**TASK GOAL:** Which of the lines below hold the word "knee"? Pull each of them out.

Landmark coordinate records

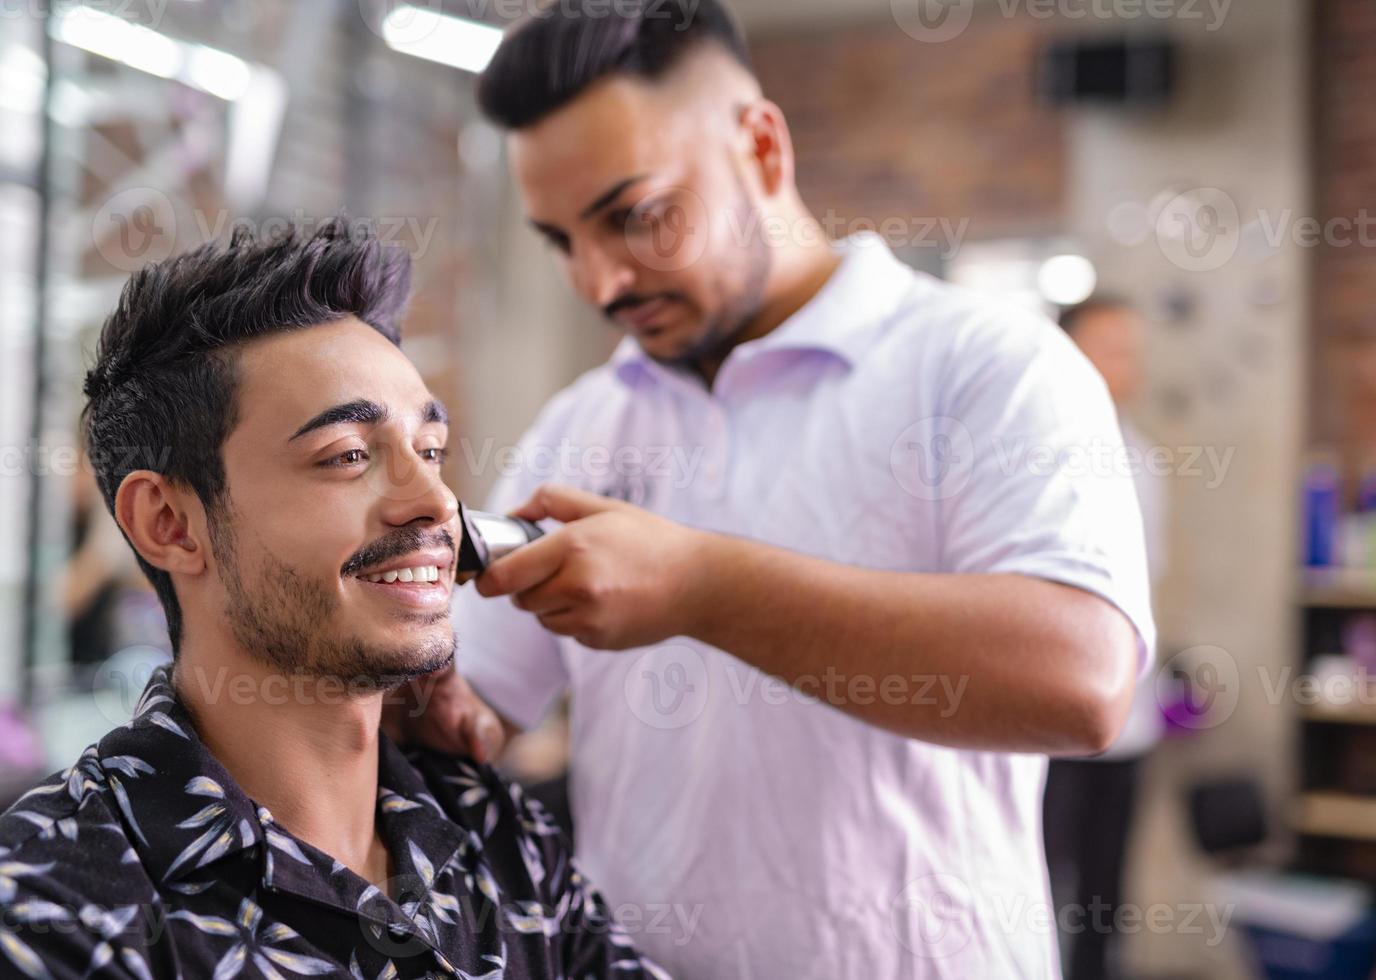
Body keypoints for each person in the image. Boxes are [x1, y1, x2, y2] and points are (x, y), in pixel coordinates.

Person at [401, 1, 1156, 975]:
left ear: (760, 146)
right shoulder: (585, 421)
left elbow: (1080, 678)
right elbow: (477, 703)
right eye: (561, 240)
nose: (599, 280)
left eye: (636, 216)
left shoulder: (985, 366)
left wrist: (702, 586)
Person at [0, 221, 667, 980]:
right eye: (348, 456)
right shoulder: (56, 911)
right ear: (170, 524)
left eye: (431, 452)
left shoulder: (492, 836)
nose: (434, 502)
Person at [1045, 296, 1168, 980]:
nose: (1126, 364)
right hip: (1055, 715)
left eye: (1132, 348)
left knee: (1104, 889)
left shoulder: (1140, 452)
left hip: (1131, 715)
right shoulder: (1040, 450)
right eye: (1110, 346)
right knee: (1044, 882)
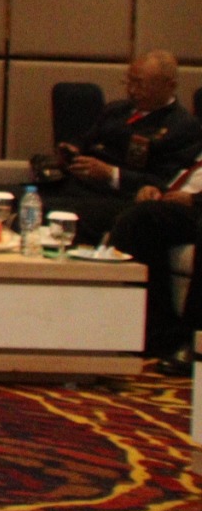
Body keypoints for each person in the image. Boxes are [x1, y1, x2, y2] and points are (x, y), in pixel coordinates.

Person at [47, 51, 202, 245]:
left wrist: (111, 173)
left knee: (60, 213)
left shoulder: (183, 126)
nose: (132, 90)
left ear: (169, 86)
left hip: (121, 197)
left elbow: (163, 181)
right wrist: (71, 151)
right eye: (129, 82)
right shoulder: (116, 110)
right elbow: (85, 142)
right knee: (21, 198)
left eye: (140, 84)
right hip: (81, 186)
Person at [118, 157, 200, 371]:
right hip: (187, 205)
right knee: (142, 218)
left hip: (196, 205)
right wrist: (157, 190)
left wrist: (194, 199)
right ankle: (150, 335)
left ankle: (193, 341)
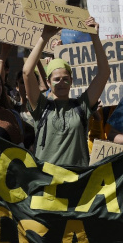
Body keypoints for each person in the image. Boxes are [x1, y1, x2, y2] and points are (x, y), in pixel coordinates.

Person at [22, 17, 110, 166]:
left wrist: (95, 36)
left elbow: (104, 73)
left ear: (72, 80)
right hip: (47, 183)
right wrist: (45, 36)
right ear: (48, 82)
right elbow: (26, 72)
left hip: (77, 182)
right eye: (56, 79)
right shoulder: (41, 107)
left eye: (65, 78)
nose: (61, 83)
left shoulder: (81, 106)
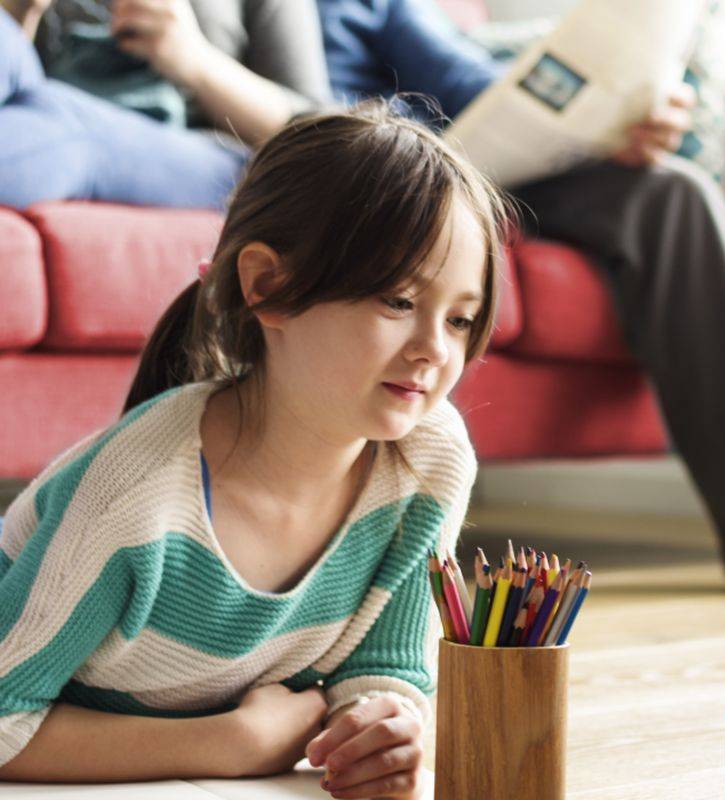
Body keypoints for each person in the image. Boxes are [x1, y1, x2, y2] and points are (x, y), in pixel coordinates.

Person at [316, 0, 725, 590]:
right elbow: (299, 122)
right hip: (358, 174)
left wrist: (604, 129)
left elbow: (468, 81)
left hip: (464, 167)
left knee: (671, 195)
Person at [0, 102, 504, 800]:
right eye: (396, 300)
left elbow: (386, 663)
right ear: (267, 285)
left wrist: (384, 726)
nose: (434, 350)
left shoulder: (429, 462)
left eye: (461, 318)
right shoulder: (134, 495)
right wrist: (227, 745)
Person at [0, 0, 329, 208]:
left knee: (65, 123)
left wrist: (192, 57)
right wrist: (21, 10)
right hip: (43, 112)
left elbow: (321, 136)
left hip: (200, 151)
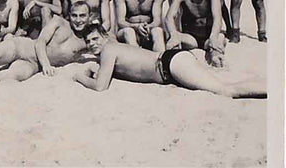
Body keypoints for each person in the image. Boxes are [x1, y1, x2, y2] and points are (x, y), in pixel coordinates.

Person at [72, 23, 266, 99]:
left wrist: (80, 77)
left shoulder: (109, 50)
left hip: (170, 65)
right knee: (225, 84)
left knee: (226, 91)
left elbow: (100, 87)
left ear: (105, 36)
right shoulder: (112, 50)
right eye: (88, 42)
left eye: (95, 39)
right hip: (172, 64)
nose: (92, 44)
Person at [165, 0, 226, 67]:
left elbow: (217, 18)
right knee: (173, 42)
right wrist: (173, 33)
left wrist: (213, 37)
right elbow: (169, 17)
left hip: (208, 36)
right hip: (191, 38)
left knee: (220, 38)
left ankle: (216, 61)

**EXPECTED ANSWER:**
left knee: (1104, 889)
right knee: (1044, 882)
left knee: (60, 213)
right knee: (21, 198)
right knee: (142, 218)
left knee: (671, 195)
left knee: (65, 123)
right knee: (225, 84)
left knee: (226, 91)
right knee: (173, 42)
left knee: (220, 38)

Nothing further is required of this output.